Whiteley is one of several names for a proposed service station near J9 of the M27. It easy to spot for the two lengthy sliproads at J9, one of which is disused, and consists of about 17.5 acres of land.
With plans for a motorway between The New Forest and Chichester close to fruition, attention turned to services.
Identifying the Site
The initial proposal was for a service station in the centre of the motorway, but close to Southampton, as past experience had taught that services close to large populations are more commercially successful. In 1969 three sites were examined: the ideal site at Bursledon (near J8, east of Blundell Lane); and two alternatives - one at J9 (Park Gate), and one east of J9 (Whiteley/Titchfield).
The J8 Bursledon proposal was quickly dismissed as being too environmentally insensitive, as well as difficult to engineer. The J9 Park Gate proposal was also dismissed for being too small: the identified site would have apparently been largely consumed just by the circulatory roads. It was also noted that the Ministry of Transport wanted to build a maintenance compound, and that J9 would have been the perfect place for that, and indeed it still exists today albeit nestled amongst a business park.
The J9 Whiteley/Titchfield proposal was therefore the chosen site by default, despite it also raising a number of environmental concerns for its steep gradients and close proximity to the River Meon. As an added bonus, the land was conveniently up for sale just as the Ministry were enquiring about it.
With the ideal site already chosen, it was decided that facilities should be provided 12 miles at either side, so before those sections of the road had been finalised proposals were already afoot for a service area "between Chilworth and Nursling" and "near Emsworth".
While the location of the two additional services hadn't actually been confirmed yet (seeing as the route of the motorway there hadn't been either), it was already suggested that such a high concentration of services on a road to be used largely by short-distance traffic may be excessive, and it was proposed that a Meon Valley (née Whiteley) services be built or greatly expanded only after the motorway had opened.
The consolidation of the three J8/9 services into one plan came too late for the publication of that part of the M27, so the planned Meon Valley service area was pursued separately, sowing the seeds for the land identified never to be leased out.
Even so, the final design of J9 was designed with Meon Valley services in mind. Two distinctive and long sliproads were built to provide access to the new services at the same time as J9. The westbound side was designed like Washington southbound (although it's not clear whether traffic would have been able to rejoin the M27 without using the junction), while the eastbound side was designed like the original Burtonwood.
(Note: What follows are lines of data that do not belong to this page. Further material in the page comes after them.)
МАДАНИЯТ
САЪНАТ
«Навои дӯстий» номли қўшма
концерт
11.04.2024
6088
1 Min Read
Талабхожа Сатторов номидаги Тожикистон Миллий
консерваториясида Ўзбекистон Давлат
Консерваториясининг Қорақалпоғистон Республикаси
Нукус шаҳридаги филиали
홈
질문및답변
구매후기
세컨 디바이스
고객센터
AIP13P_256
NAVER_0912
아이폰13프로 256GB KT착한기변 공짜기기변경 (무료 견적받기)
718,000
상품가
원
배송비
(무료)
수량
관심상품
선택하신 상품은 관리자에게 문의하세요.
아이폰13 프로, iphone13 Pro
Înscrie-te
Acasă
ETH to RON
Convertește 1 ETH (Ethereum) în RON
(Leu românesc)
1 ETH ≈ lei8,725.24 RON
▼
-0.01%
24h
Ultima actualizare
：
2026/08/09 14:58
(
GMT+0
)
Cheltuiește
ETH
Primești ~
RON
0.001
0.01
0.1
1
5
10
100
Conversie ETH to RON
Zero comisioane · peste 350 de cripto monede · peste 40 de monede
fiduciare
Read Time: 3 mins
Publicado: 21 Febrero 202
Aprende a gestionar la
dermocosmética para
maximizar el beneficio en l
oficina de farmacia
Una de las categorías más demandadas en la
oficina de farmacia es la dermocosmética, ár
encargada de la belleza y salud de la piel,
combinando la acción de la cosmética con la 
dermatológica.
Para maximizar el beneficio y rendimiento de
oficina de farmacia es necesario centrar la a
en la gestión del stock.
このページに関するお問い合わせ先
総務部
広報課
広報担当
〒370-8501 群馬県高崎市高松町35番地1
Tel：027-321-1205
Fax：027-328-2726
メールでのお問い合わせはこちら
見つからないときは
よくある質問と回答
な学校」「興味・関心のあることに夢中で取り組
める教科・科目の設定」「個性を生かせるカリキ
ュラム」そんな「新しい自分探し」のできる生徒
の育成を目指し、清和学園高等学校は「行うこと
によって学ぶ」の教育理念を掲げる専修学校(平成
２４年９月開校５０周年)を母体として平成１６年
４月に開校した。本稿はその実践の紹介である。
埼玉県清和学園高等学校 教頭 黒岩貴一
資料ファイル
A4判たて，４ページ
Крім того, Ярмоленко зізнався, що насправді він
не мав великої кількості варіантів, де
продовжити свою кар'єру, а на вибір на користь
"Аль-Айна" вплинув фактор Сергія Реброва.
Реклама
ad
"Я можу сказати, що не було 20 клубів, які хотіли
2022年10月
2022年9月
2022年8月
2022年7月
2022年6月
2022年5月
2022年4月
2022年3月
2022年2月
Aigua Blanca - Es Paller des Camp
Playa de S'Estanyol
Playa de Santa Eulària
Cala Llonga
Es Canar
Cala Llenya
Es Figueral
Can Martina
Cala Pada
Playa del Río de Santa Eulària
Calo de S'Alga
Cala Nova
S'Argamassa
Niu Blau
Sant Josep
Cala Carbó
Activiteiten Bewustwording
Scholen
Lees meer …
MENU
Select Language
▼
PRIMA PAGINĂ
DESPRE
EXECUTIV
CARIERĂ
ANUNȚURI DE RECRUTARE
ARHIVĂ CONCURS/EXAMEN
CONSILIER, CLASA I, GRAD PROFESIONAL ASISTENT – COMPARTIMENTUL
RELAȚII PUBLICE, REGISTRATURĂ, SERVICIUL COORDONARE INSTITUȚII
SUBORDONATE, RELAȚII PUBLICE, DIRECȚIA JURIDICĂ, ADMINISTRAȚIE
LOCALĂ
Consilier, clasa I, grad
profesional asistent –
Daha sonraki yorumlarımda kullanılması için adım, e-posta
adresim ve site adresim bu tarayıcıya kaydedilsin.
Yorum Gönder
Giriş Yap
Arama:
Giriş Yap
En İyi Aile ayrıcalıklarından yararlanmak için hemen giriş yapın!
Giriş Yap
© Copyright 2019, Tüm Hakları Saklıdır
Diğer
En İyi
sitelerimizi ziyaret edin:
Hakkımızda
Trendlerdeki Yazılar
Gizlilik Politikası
Two additional 'ghost slips' marked what would have been the final accesses to the services, ending at the point where the operator would have taken over.
The eastbound sliproad into the services (before being surfaced) was actually used during construction to allow vehicles to access the local road network, with evidence of two rear accesses still visible today. The Department for Transport's half of this sliproad now serves as a maintenance compound, fully marked out with cats' eyes but coned off. This maintenance road is home to Britain's first (and only) motorway solar panel.
With hindsight the services would have been a bad idea as traffic would have had to pass through J9, which is now very busy, however the long westbound offslip is useful when traffic queues back from the junction.
Of all unbuilt or half-built service stations, there doesn't seem to be one which has been considered more times than Meon. Every couple of years in the 1970s and 1980s, documents would point out that a service area would be built here soon, subject to local environmental concerns.
In 1990 a programme to reduce the gaps between existing services put Meon Valley back on the cards, but nothing came of it. In 1998 Hampshire County Council said it was still being held in reserve and they would support it being used. In 1999 Esso were refused planning permission to build a large service area here, with the council claiming there was no proven need for it at the moment, and also citing road safety and noise concerns. In 2001 permission was granted but Esso chose not to use it. This was designed by the same architect who designed Norton Canes services.
Growth at the ports at Portsmouth and Southampton meant that in 2010 the Highways Agency and Hampshire County Council were hoping to address problems with a lack of HGV parking along the M27 corridor, and one of the options being considered is a new service area, the ideal spark to bring back the planned services. However, local political concerns about the amount of new development is likely to scupper any large-scale ideas here.